27 de jul. de 2014

Meu pé esquerdo

Meu pé esquerdo carrega comigo todas as coisas que já vivi na vida, e carrega a mim também.

Nele, apoio os ombros e meus pensamentos.

Desenho em folha de papel branca e crua a menina que fui e sou, não sabendo o que um dia serei - e se serei. Marco os contornos do meu corpo no desenho de leve, porque estou cansada dos conflitos históricos que não saem do lugar e não levam a lugar nenhum. O mundo é complicado demais, e eu faço parte dele assistindo.

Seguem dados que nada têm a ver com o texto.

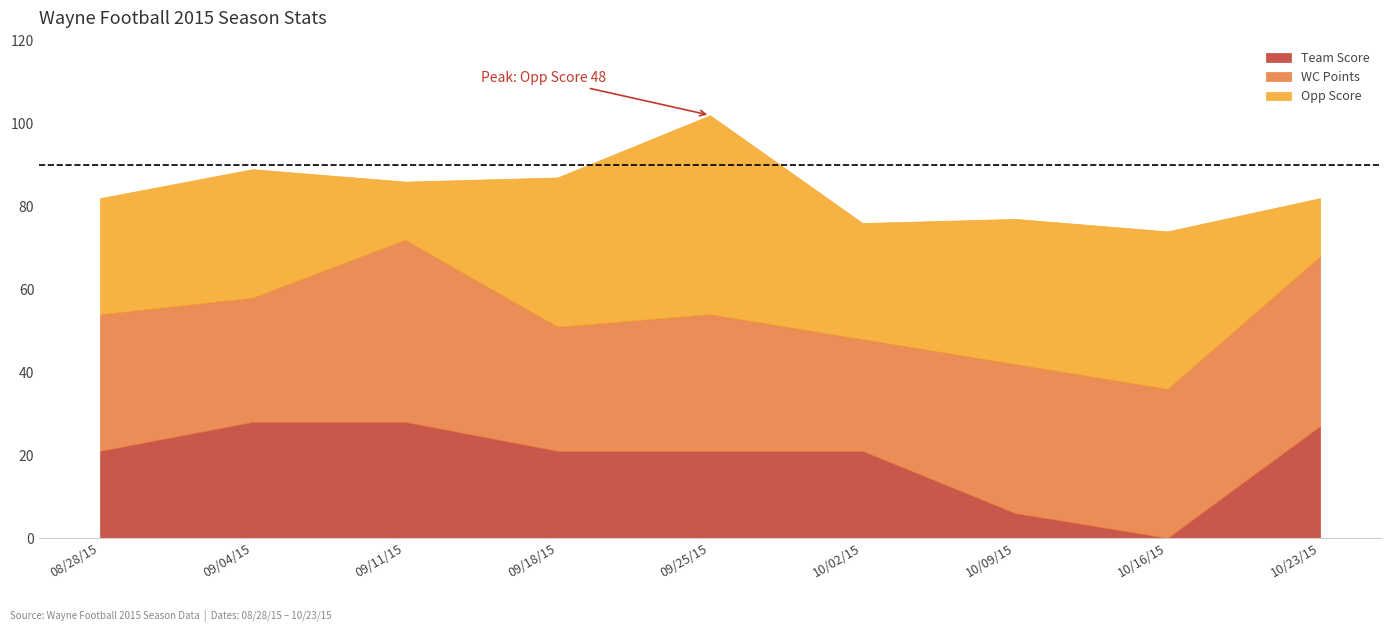

Does the chart display data point markers on the line(s)?

No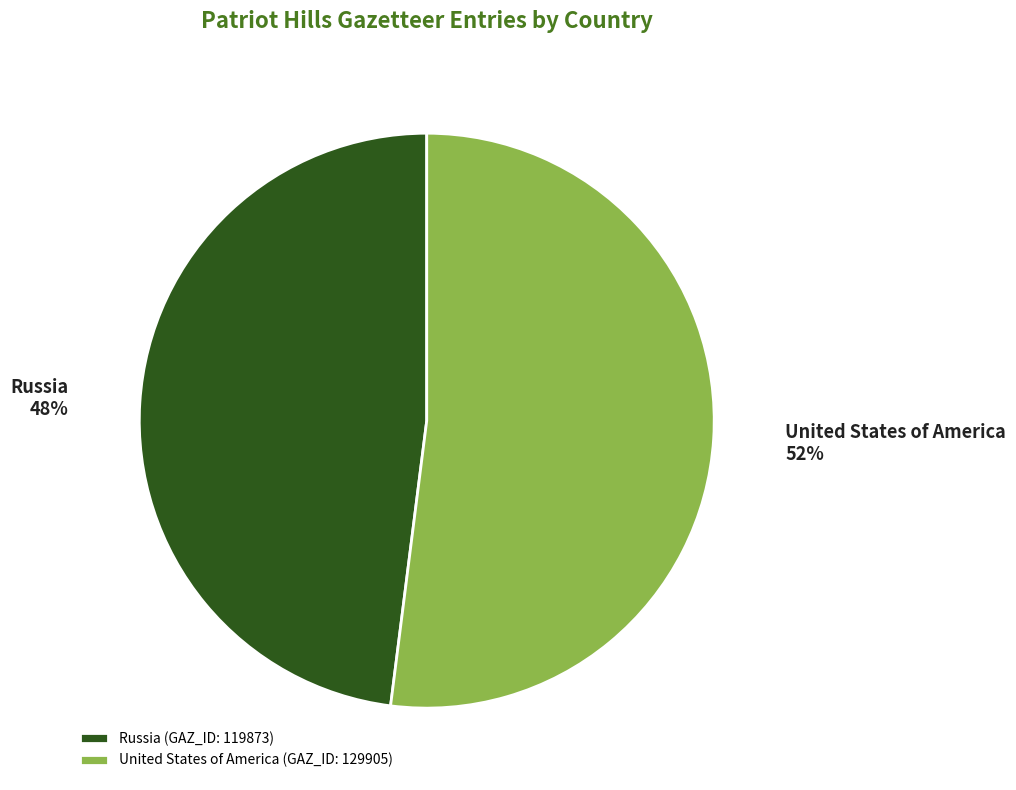

Do United States of America and Russia together represent more than half of the pie?

Yes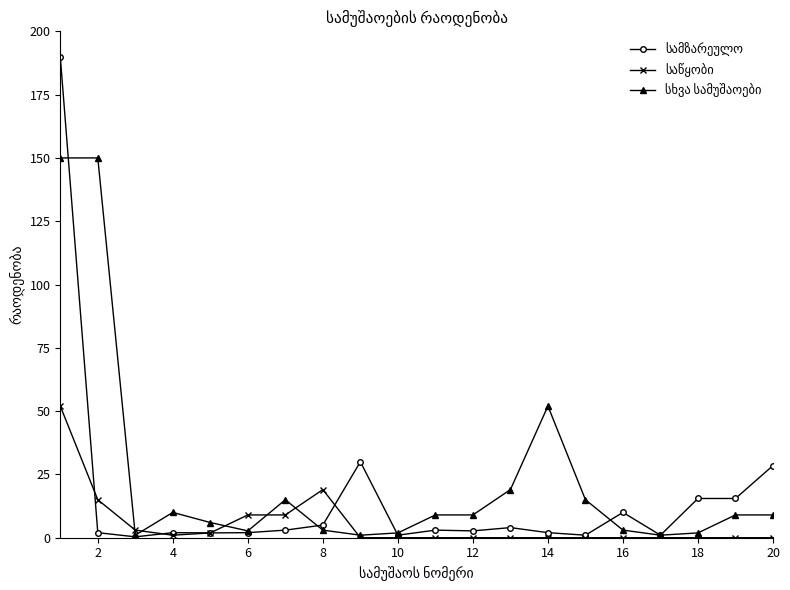

What is the maximum value shown in the chart?

190.0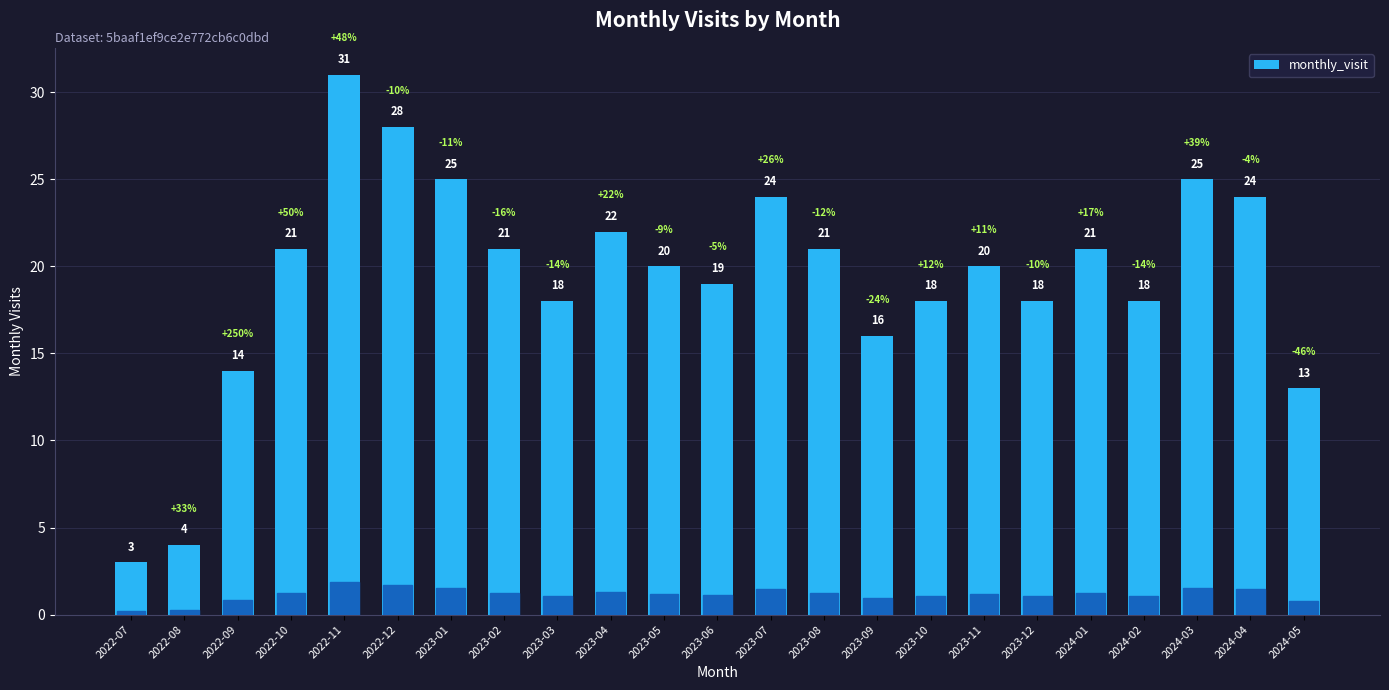

What is the greatest value displayed?

31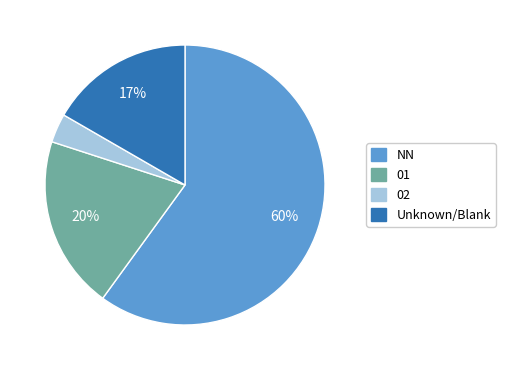

Is there a majority slice in this chart?

Yes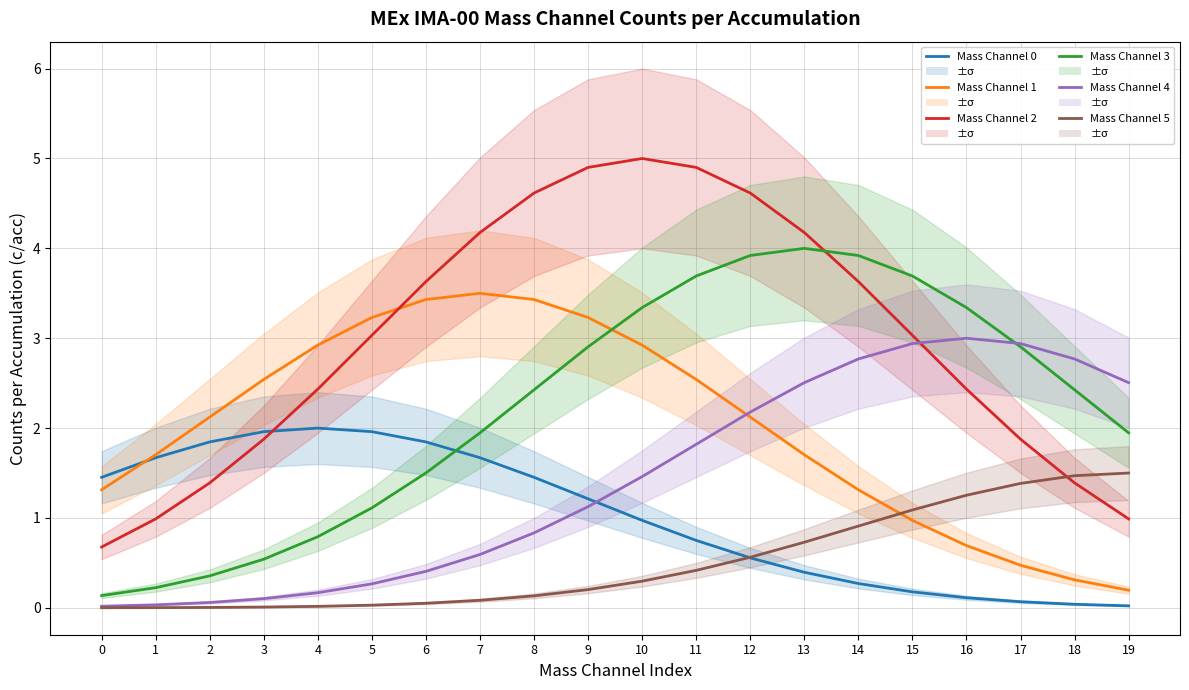

What is the sum of the Mass Channel 5 values at 8 and 19?

1.6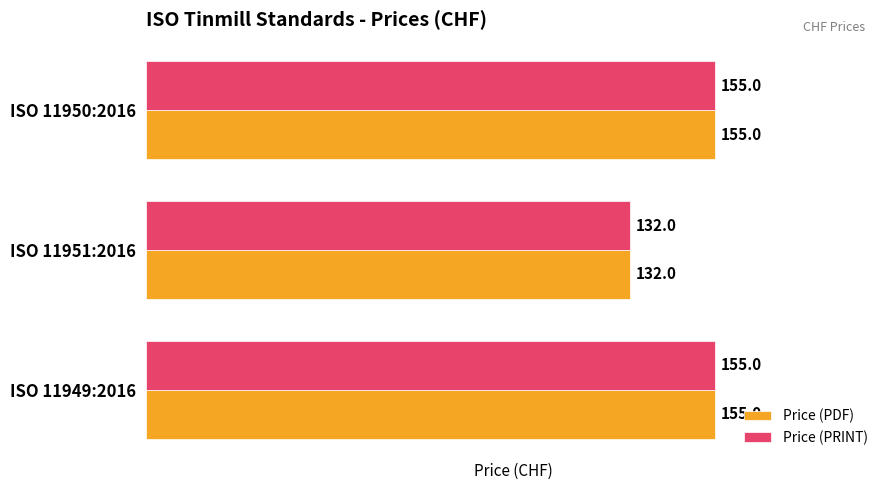

The Price (PRINT) series shows 132 at ISO 11951:2016. True or false?

True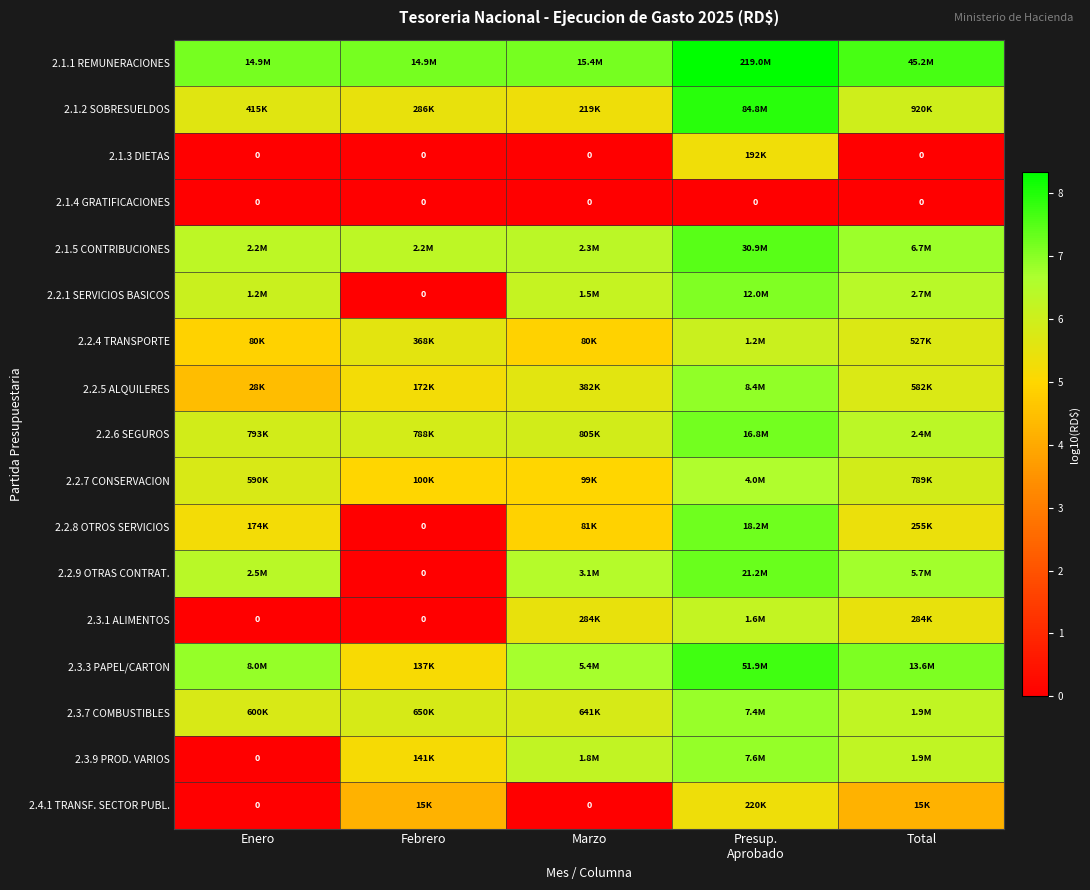

Rank the categories by 2.3.7 COMBUSTIBLES value from highest to lowest.

Presup. Aprobado, Total, Febrero, Marzo, Enero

Derramo tinta azul para dar alma a quem sou, porque sei que não há nada além disso e nada além de mim. Sou apenas quem sou, aqui e agora. E mantenho-me em pé sob meu esquerdo que me segura, me sustenta, divido comigo o mundo que levo nos ombros e anda comigo em círculos quando não sei para onde vou.

Diz-se que começa-se um bom dia com o pé direito mas eu muito desconfio que isto seja apenas um ditado desta região do mundo. Porque minhas duas irmas são canhotas e então o pé esquerdo só poderia trazer carinho e afeto a mim, e trazer-me para a vida.

20 de jul. de 2014

Aboli em um dia de pensamento

Aboli o mundo em um dia de pensamento.

Aboli as algemas que prendem as cabeças que não pensam. E desfiz as construções religiosas. Soprei nos ouvidos das pessoas velhinhas o soar do vento, sempre tão distinto. Amarrei com fita vermelha em forma de laço o carinho entre as pessoas.

Aboli este mundo em um dia de pensamento, e chacoalhei meus cabelos a fim de dizer não. Lembrei-me de que não sou ninguém, pois sou apenas alguém - eu mesma. Recortei com cuidado as memórias de um tempo bom que existiu e mantem-se para sempre.

No fim da rua, onde começa a União Soviética, pintei todos os muros sem vida e sem cor. Apenas para desafiar. Reli os livros que ando lendo para entender um pouco da história sobre outro ângulo - na verdade, os "maus" da história serão para sempre maus. Não há como mudar os fatos.

E, os detalhes, logo eles - sempre tão grandes aos meus olhos, embora tao pequenos e despercebidos para a humanidade! - foram sublinhados primeiramente de azul, mas depois pintei de cor de rosa, que é para alegrar este pedaço da história. A história é tão bonita e doída. E nem sei porque estou falando tanto dela - é que estou estudando em forma de lazer.

Aboli minhas mãos, as mangas das minhas blusas, cortei os cardaços dos sapatos, embora me refuse a andar descalço. Não gosto mesmo, não tem jeito. Retoquei o espelho com batom vermelho bem contornado, com traços delicados, mantendo-me viva. Olhei pela janela que mostrava a rua iluminada e escondi-me, tao tímida que sou.

Aboli este mundo em um dia de pensamento, porque os pensamentos acabam com tudo.